Tuesday, February 1, 2011

Crushed - Forever

“If you want a picture of the future, imagine a boot stamping on the human face – forever.” George Orwell, Nineteen Eighty-Four

Wow! Thanks for the input George. Could you please pass the Prozac?

As crazy as Orwell’s statement sounds, I often feel myself leaning in the same direction. Unless your head is buried in the sand or you’re the type that always wears rainbow suspenders with buttons on them and dots your i’s with smiley faces you probably have moments when you feel this way too.

A quick scan of the news makes it look like the boot is stamping harder and harder on the human face.

Egypt and Tunisia are in chaos because of their governments.

Before these two nations, it was Greece.

After current flare-ups die down, another country will find itself hosting the latest round of mandatory curfews, looting and even bloodshed.

I remember driving with my Romanian friend George to visit The People’s Palace after spending a week in his country. While talking to George on the way I learned that the people of Romania weren’t too fired up about The People’s Palace. While American tourists/missionaries like myself saw grand rooms with golden walls, George and his countrymen saw money that could have been better spent preventing massive flood damage that recently destroyed many mud brick homes not too far from the sprawling palace. While we saw the world’s second largest building, George saw a structure that was built at the expense of the lives of friends, family and countrymen – men who took the job only to randomly disappear or turn up dead.

George knew first hand about the impression of the tyrannical boot on the human face.

So did the pastor I met in Uganda.

He was thrown in jail and threatened with execution after four kids in his village repented and believed in the gospel only to die in a freak drowning accident a short time later. He felt the boot’s impression when his wife and children were hunted down and his home faced certain destruction. But he knew that this impression was not forever.

Upon further review, I find Orwell’s view to be wrong on two accounts.

First, it isn’t bleak enough. If every leader in the world suddenly picked up a copy of the Bill of Rights and changed the way they governed, there would still be a boot pressing on our heads. That’s because our problem isn’t a political one – it’s spiritual. As evil as Idi Amin and Nicolae Ceausescu were, they are no match for our real enemy, the god of this world who has “blinded the minds of the unbelievers, to keep them from seeing the light of the gospel of the glory of Christ, who is the image of God” (2 Corinthians 4:4).

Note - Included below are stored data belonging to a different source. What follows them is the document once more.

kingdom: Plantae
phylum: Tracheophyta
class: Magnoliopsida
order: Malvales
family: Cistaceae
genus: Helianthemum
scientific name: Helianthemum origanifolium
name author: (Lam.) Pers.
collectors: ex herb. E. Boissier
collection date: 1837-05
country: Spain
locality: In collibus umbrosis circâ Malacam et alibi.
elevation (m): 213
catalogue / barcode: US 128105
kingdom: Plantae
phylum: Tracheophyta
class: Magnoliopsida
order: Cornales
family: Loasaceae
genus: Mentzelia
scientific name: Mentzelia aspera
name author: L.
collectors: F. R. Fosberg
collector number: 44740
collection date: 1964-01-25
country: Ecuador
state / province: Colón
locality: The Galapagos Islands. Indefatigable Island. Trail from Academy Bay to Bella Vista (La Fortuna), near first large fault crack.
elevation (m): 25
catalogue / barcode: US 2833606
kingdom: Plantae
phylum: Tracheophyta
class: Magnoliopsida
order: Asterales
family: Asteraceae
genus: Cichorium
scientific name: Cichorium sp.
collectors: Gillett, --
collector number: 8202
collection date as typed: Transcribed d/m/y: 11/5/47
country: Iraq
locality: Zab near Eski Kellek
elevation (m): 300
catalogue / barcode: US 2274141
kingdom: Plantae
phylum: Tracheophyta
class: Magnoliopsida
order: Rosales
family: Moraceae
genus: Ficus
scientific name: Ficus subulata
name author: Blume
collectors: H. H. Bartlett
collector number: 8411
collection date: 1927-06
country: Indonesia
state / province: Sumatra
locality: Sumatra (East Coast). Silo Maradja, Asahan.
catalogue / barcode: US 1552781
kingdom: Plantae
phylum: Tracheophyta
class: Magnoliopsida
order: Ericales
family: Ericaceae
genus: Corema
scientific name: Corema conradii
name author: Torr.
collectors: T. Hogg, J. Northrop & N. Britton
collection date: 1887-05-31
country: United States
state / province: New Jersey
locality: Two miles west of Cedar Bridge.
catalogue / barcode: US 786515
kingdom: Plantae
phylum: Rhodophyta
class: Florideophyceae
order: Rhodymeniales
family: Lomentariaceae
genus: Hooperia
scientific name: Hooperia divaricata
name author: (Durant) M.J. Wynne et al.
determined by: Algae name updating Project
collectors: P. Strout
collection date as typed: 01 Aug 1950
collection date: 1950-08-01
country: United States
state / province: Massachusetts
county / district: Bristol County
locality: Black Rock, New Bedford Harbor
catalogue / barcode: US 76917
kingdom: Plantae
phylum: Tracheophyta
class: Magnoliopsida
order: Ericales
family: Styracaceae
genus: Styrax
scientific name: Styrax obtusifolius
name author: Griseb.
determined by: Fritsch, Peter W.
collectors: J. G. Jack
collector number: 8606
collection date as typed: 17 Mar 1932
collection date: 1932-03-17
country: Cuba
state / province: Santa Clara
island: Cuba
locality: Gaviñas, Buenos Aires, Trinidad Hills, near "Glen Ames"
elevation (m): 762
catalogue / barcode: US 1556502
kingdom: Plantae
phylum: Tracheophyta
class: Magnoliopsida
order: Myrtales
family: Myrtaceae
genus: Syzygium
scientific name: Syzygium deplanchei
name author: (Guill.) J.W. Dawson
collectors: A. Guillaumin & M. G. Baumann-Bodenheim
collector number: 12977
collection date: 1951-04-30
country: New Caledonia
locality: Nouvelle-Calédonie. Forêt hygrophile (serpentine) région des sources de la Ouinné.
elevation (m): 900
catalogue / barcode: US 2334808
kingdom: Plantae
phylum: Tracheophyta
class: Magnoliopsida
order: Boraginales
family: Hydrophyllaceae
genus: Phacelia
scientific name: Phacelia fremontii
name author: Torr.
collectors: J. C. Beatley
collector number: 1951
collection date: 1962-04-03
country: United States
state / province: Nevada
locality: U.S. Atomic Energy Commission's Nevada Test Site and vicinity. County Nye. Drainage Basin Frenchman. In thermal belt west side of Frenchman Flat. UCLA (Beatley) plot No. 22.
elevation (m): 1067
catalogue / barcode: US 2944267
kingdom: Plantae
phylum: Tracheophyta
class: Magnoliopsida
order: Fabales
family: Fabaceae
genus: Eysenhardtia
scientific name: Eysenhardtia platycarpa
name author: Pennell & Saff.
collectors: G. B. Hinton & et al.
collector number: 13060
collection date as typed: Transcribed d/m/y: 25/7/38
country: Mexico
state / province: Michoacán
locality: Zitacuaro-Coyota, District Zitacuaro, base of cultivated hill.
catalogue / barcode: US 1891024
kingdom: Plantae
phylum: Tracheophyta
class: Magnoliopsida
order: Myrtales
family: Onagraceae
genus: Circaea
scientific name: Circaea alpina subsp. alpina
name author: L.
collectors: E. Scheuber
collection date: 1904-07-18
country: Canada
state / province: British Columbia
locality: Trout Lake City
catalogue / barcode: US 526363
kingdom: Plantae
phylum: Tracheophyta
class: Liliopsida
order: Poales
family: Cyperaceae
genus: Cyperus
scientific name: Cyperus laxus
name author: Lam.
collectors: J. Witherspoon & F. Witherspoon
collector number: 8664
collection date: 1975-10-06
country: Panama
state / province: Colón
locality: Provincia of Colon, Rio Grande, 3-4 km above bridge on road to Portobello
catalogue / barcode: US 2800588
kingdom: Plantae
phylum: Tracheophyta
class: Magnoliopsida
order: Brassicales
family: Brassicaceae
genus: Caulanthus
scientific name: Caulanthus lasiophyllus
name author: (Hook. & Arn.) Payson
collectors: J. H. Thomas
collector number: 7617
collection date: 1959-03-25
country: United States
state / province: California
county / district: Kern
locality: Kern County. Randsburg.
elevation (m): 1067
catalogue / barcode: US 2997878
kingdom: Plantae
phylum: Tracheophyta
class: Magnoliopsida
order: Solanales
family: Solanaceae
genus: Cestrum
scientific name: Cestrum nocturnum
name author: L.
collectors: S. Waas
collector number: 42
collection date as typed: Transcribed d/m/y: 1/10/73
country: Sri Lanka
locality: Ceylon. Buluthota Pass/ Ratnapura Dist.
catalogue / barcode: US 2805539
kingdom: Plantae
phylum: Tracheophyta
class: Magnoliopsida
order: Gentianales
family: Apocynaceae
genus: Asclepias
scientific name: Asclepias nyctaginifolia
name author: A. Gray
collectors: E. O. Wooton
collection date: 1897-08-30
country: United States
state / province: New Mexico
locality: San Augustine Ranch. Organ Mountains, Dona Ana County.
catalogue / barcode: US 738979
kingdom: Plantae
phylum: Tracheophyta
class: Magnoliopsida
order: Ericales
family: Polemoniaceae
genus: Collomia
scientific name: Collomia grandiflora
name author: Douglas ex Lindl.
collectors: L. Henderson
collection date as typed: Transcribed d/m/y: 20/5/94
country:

Also, Orwell’s assessment neglects the promise of scripture about another foot stomping down on a head. We see this promise made in the Garden of Eden, perhaps mankind’s darkest hour and worst defeat at the hands of a brutal dictator. God tells Satan, “I will put enmity between you and the woman, and between your offspring and her offspring; he shall bruise your head, and you shall bruise his heel” (Genesis 3:15).

Instead of a future of some dictator’s tyrannical boot gradually stomping more and more of our heads, believers look forward to a more hope-filled stomping. Part of this promise has already come to pass when Jesus died on the cross and Paul writes that “He disarmed the rulers and authorities and put them to open shame, by triumphing over them in him” (Colossians 2:15). The finale comes from a vision John has of the future where “the devil who had deceived them was thrown into the lake of fire and sulfur where the beast and the false prophet were, and they will be tormented day and night forever and ever” (Revelation 20:10).

So even if all the world’s leaders got their act together and removed their collective boots from the face of humanity I’d still sit with a faithful wife who is wondering how to care for her ailing husband and I’d still mourn with a friend who tells me about a young teenage friend who died after suffering for six months from a terrible disease.

And that’s why my ultimate hope is in the gospel instead of politics. Politics gives empty slogans while the gospel offers real hope and change. The kind where our loving and compassionate King will “wipe away every tear from their eyes, and death shall be no more, neither shall there be mourning, nor crying, nor pain anymore, for the former things have passed away” (Revelation 21:4).

Thank God that the heel of Jesus Christ will one day finally crush the head of Satan – forever.